ASIC believes that the new disclosure regime, as set out in RG 231, will assist in ensuring that infrastructure entities identify the key risk areas and provide information that ASIC believes that retail investors need in order to make an informed investment decision.
ASIC is of the opinion that it is important to refine disclosure in this area as infrastructure entities typically have complex characteristics and in the past few years, there has been significant deterioration in the value of some infrastructure entities, resulting in a loss of retail confidence in the infrastructure sector. The new disclosure framework will hopefully inspire greater retail investor confidence, noting that it is anticipated that significant amounts of capital will be sought from the public over the next decade for investment in infrastructure entities.
Following the consultation process, ASIC has taken account of many industry concerns. An overview of ASIC’s refined position on the key aspects of the new disclosure framework, as set out in RG 231, is as follows:
ASIC’s initially proposed definition of infrastructure entity was broad and may have had unintended consequences.
ASIC has now clarified that the definition clearly excludes managed investment schemes and investment companies whose assets primarily comprise listed infrastructure assets and infrastructure management businesses that provide services to an infrastructure entity.
It is worth noting that the definition extends to both listed and unlisted entities that make offers to retail investors.
An infrastructure entity is required to prepare and have approved by its directors an internal 12 month operating cashflow for which an ‘independent suitably qualified person or firm’ provides, in accordance with accounting standards, negative assurance on the reasonableness of the assumptions used in the forecasts and also a positive assurance that the forecast is properly prepared on the basis of the assumptions and consistent with accounting policies adopted by the entity.
The entity is also required to prepare an internal unaudited cash flow forecast for each new significant infrastructure asset acquired by it.
There is a concession for infrastructure assets in their first year of operation.

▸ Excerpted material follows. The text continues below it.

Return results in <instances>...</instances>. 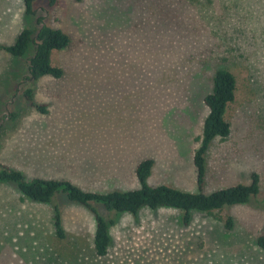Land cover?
<instances>
[{"label": "rangeland", "instance_id": "obj_1", "mask_svg": "<svg viewBox=\"0 0 264 264\" xmlns=\"http://www.w3.org/2000/svg\"><path fill=\"white\" fill-rule=\"evenodd\" d=\"M33 7L70 43L51 54L62 75L35 80L26 78L27 57L0 48V169L108 192L137 188L135 166L149 158V184L196 192L203 99L225 67L236 83L225 110L231 130L208 148L203 191L248 184L253 174L259 189L246 203L192 210L187 224L171 207L121 213L98 256L90 207L63 194L34 202L0 182V264H264L256 244L264 230V0H36ZM27 17L22 0H0V44L14 42ZM27 87L45 113L26 102Z\"/></svg>", "mask_w": 264, "mask_h": 264}, {"label": "trees", "instance_id": "obj_2", "mask_svg": "<svg viewBox=\"0 0 264 264\" xmlns=\"http://www.w3.org/2000/svg\"><path fill=\"white\" fill-rule=\"evenodd\" d=\"M22 1L24 13L28 16V23L20 30L14 42L8 45L0 44V48L13 58L27 57L24 65L28 79L35 80L42 76L60 77L62 69L52 63L51 54L55 50L67 47L70 38L60 28L47 25L41 17L36 16L33 7L36 0ZM55 2L56 0H47L50 6ZM235 89L233 73L225 67L217 68L212 77L211 90L203 99L207 113L202 123L199 144L193 153L198 188L196 192L181 190L166 184H149L147 179L153 166V160L149 158L142 159L136 164L134 173L139 186L128 190L97 192L84 190L66 179L38 176L25 179L20 170L6 165L0 169V182L13 183L23 198L34 202L47 203L55 196L63 194L69 201L90 207L95 219L93 248L98 256L107 253L111 242L110 225L121 213L137 214L143 208L154 210L160 207H171L183 210V221L187 224L192 210L209 212L224 206L246 203L258 193L257 174H253L252 180L248 184L237 183L217 188L209 193L203 191L208 148L215 138H225L231 130L230 123L225 118V110L235 97ZM24 96L26 102L38 112L45 113L47 111L45 103H39L34 99L31 87L24 90ZM16 116L17 112H10L9 121H13ZM1 129L0 125V132ZM92 203L95 204V208L91 206ZM97 205L109 213L108 218L98 210ZM53 226L56 235L59 238L64 237L61 217L57 208L53 215ZM231 226L232 219L228 216L225 220V227L229 229ZM256 244L264 249V230L257 236Z\"/></svg>", "mask_w": 264, "mask_h": 264}]
</instances>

Before any new material transaction, and at least once every three years, an “assurance practitioner” must perform an agreed upon procedures check on the infrastructure entity’s base-case financial model that, essentially, verifies the mathematical accuracy of the model and includes no findings that would, in the infrastructure entity’s opinion, be materially relevant to the infrastructure entity’s investment decision.
In addition, an infrastructure entity is also required to disclose, in prescriptive detail, certain information concerning its base-case financial model used in respect of the acquisition of a “significant infrastructure asset”. Contentiously, ASIC also calls for disclosure of a reasonable estimate of the operating capacity of the entity’s significant infrastructure assets, and disclosure of any material discrepancies between the assumptions contained in the entity’s base-case financial models used for each of debt and equity raisings.
ASIC has separated out the requirements for disclosure of information in relation to base-case financial models into a benchmark and a disclosure principle. There is a question mark as to the value of the benchmark, given that what is being performed by the assurance practitioner is in essence a calculation exercise.
ASIC has persisted with a prescribed list of disclosures for base-case financial models, even though it notes that the submissions it received with respect to these disclosure requirements were “largely unsupportive”.
Of particular note, is the requirement to disclose material discrepancies between the assumptions used in the models used to raise debt and equity. This is because there will necessarily be differences between those assumptions due to the distinction in the nature and requirements of debt and equity investors.
ASIC’s thinking behind this disclosure is that investors should be better able to compare relative risks and returns of infrastructure entities.
There has been a significant movement by ASIC in this regard as, originally, ASIC proposed prescribed financial ratios considered by many industry members to be too narrow and potentially misleading. Now ASIC provides “guidance”, as opposed to prescriptive financial ratios, for entities to disclose against and leaves the door open for entities to use other financial ratios that they may deem appropriate for their particular circumstance (or to make no disclosure of ratios at all, if they so choose).
There remains some scepticism among industry players and observers about this additional disclosure regime and what some regard as the inherent bias against the infrastructure sector. That said, we think that RG 231 represents a real compromise, taking account of the lessons of previous market failures and the views of industry participants.
It is important to note that the new disclosure framework is also consistent with ASIC’s approach to selecting what it deems to be key high risk areas and rolling out its “if not, why not?” disclosure framework (as modified to the particular area of concern).